Las nubes cuentan historias. Sus formas y altura narran lo que sucede en los cielos. Las nubes altas, llamadas cirros, hablan de vientos fuertes en las alturas, anunciando cambios de presión que podrían derivar en tormentas o frentes fríos. Los cúmulos, de apariencia esponjosa o aborregada, dicen de la estabilidad y buen clima, pero también de la energía que se acumula en la atmósfera y que podría convertirse en tormenta si crecen lo suficiente. Los cumulonimbos, masas nubosas con bases oscuras y cúspides en forma de yunque, son testigos de la furia del cielo, gritarán tormentas eléctricas, lluvias intensas y la posibilidad de granizo o tornados. Las nubes estratos, que cubren el cielo con un manto gris, susurran sobre la humedad atrapada en las capas bajas de la atmósfera, anunciando días de neblina o llovizna constante.

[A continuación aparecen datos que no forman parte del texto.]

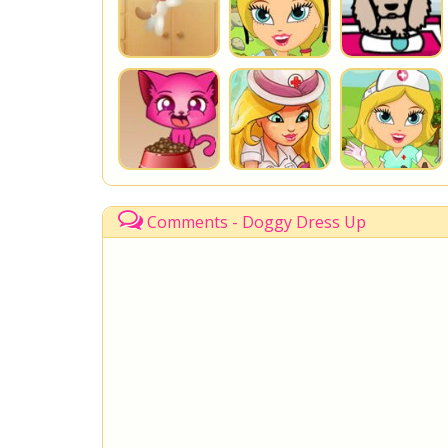
Comments - Doggy Dress Up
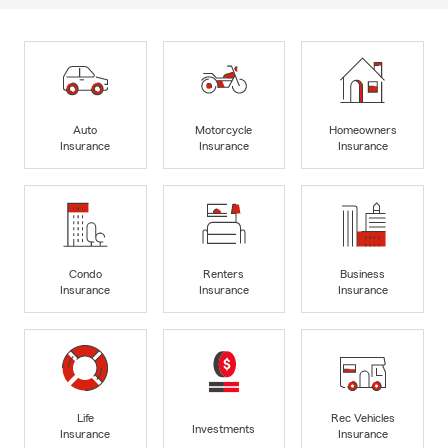
Auto
Motorcycle
Homeowners
Insurance
Insurance
Insurance
Condo
Renters
Business
Insurance
Insurance
Insurance
Life
Rec Vehicles
Investments
Insurance
Insurance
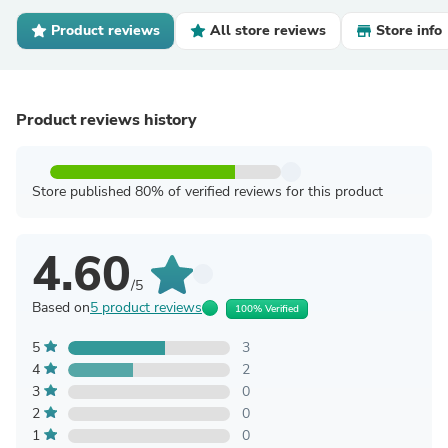
Product reviews
All store reviews
Store info
Product reviews history
Store published 80% of verified reviews for this product
4.60
/5
Based on
5 product reviews
100% Verified
5
3
4
2
3
0
2
0
1
0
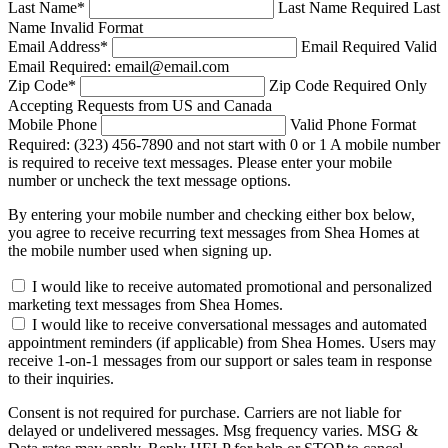
Last Name
*
Last Name Required
Last
Name Invalid Format
Email Address
*
Email Required
Valid
Email Required: email@email.com
Zip Code
*
Zip Code Required
Only
Accepting Requests from US and Canada
Mobile Phone
Valid Phone Format
Required: (323) 456-7890 and not start with 0 or 1
A mobile number
is required to receive text messages. Please enter your mobile
number or uncheck the text message options.
By entering your mobile number and checking either box below,
you agree to receive recurring text messages from Shea Homes at
the mobile number used when signing up.
I would like to receive automated promotional and personalized
marketing text messages from Shea Homes.
I would like to receive conversational messages and automated
appointment reminders (if applicable) from Shea Homes. Users may
receive 1-on-1 messages from our support or sales team in response
to their inquiries.
Consent is not required for purchase. Carriers are not liable for
delayed or undelivered messages. Msg frequency varies. MSG &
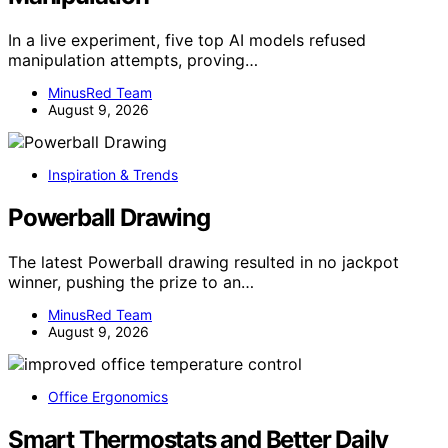
In a live experiment, five top AI models refused
manipulation attempts, proving…
MinusRed Team
August 9, 2026
Inspiration & Trends
Powerball Drawing
The latest Powerball drawing resulted in no jackpot
winner, pushing the prize to an…
MinusRed Team
August 9, 2026
Office Ergonomics
Smart Thermostats and Better Daily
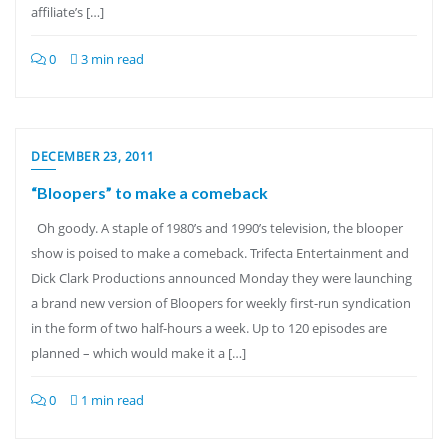
affiliate’s […]
0
3 min read
DECEMBER 23, 2011
“Bloopers” to make a comeback
Oh goody. A staple of 1980’s and 1990’s television, the blooper
show is poised to make a comeback. Trifecta Entertainment and
Dick Clark Productions announced Monday they were launching
a brand new version of Bloopers for weekly first-run syndication
in the form of two half-hours a week. Up to 120 episodes are
planned – which would make it a […]
0
1 min read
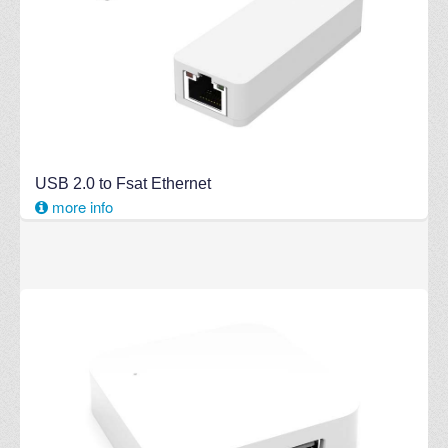
USB 2.0 to Fsat Ethernet
more info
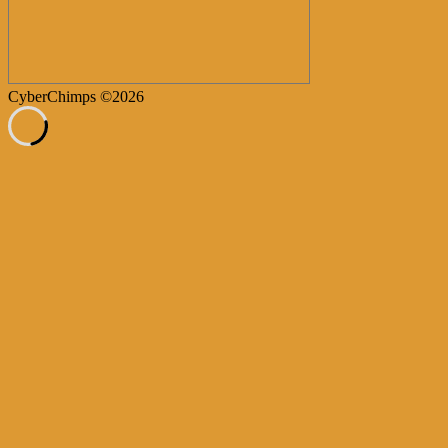
CyberChimps ©2026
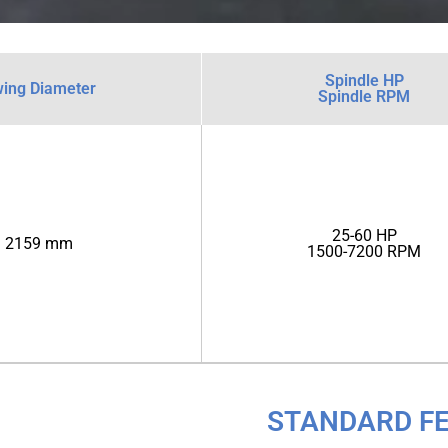
Spindle HP
ing Diameter
Spindle RPM
25-60 HP
2159 mm
1500-7200 RPM
STANDARD F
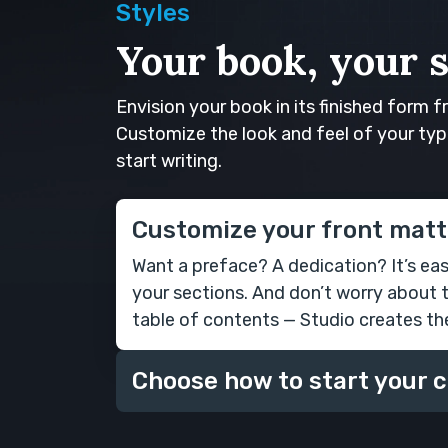
Styles
Your book, your s
Envision your book in its finished form f
Customize the look and feel of your typ
start writing.
Customize your front matt
Want a preface? A dedication? It’s ea
your sections. And don’t worry about 
table of contents — Studio creates th
Choose how to start your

La clasificación de las nubes como se conoce hoy tiene sus orígenes en el siglo XIX, aunque imagino que desde los tiempos de mamut ya algo se leía, aunque con otras palabras y que cada observante nombró según su entender a lo largo de la historia. Fue el meteorólogo y farmacéutico inglés Luke Howard el primero que presentó un sistema de clasificación basado en la forma y el comportamiento de las nubes inspirado en la taxonomía de Linneo (quien clasificó a los seres vivos según su jerarquía dependiendo al reino al que pertenecen) para establecer un código de referencia y comprensión. Su trabajo, titulado Essay on the Modification of Clouds, propuso términos latinos que se utilizan hoy en día, como cirrus, cumulus, stratus y nimbus. A finales del siglo XIX, el meteorólogo francés Émilien Renou amplió la clasificación con observaciones más detalladas sobre la transición entre los distintos tipos de nubes.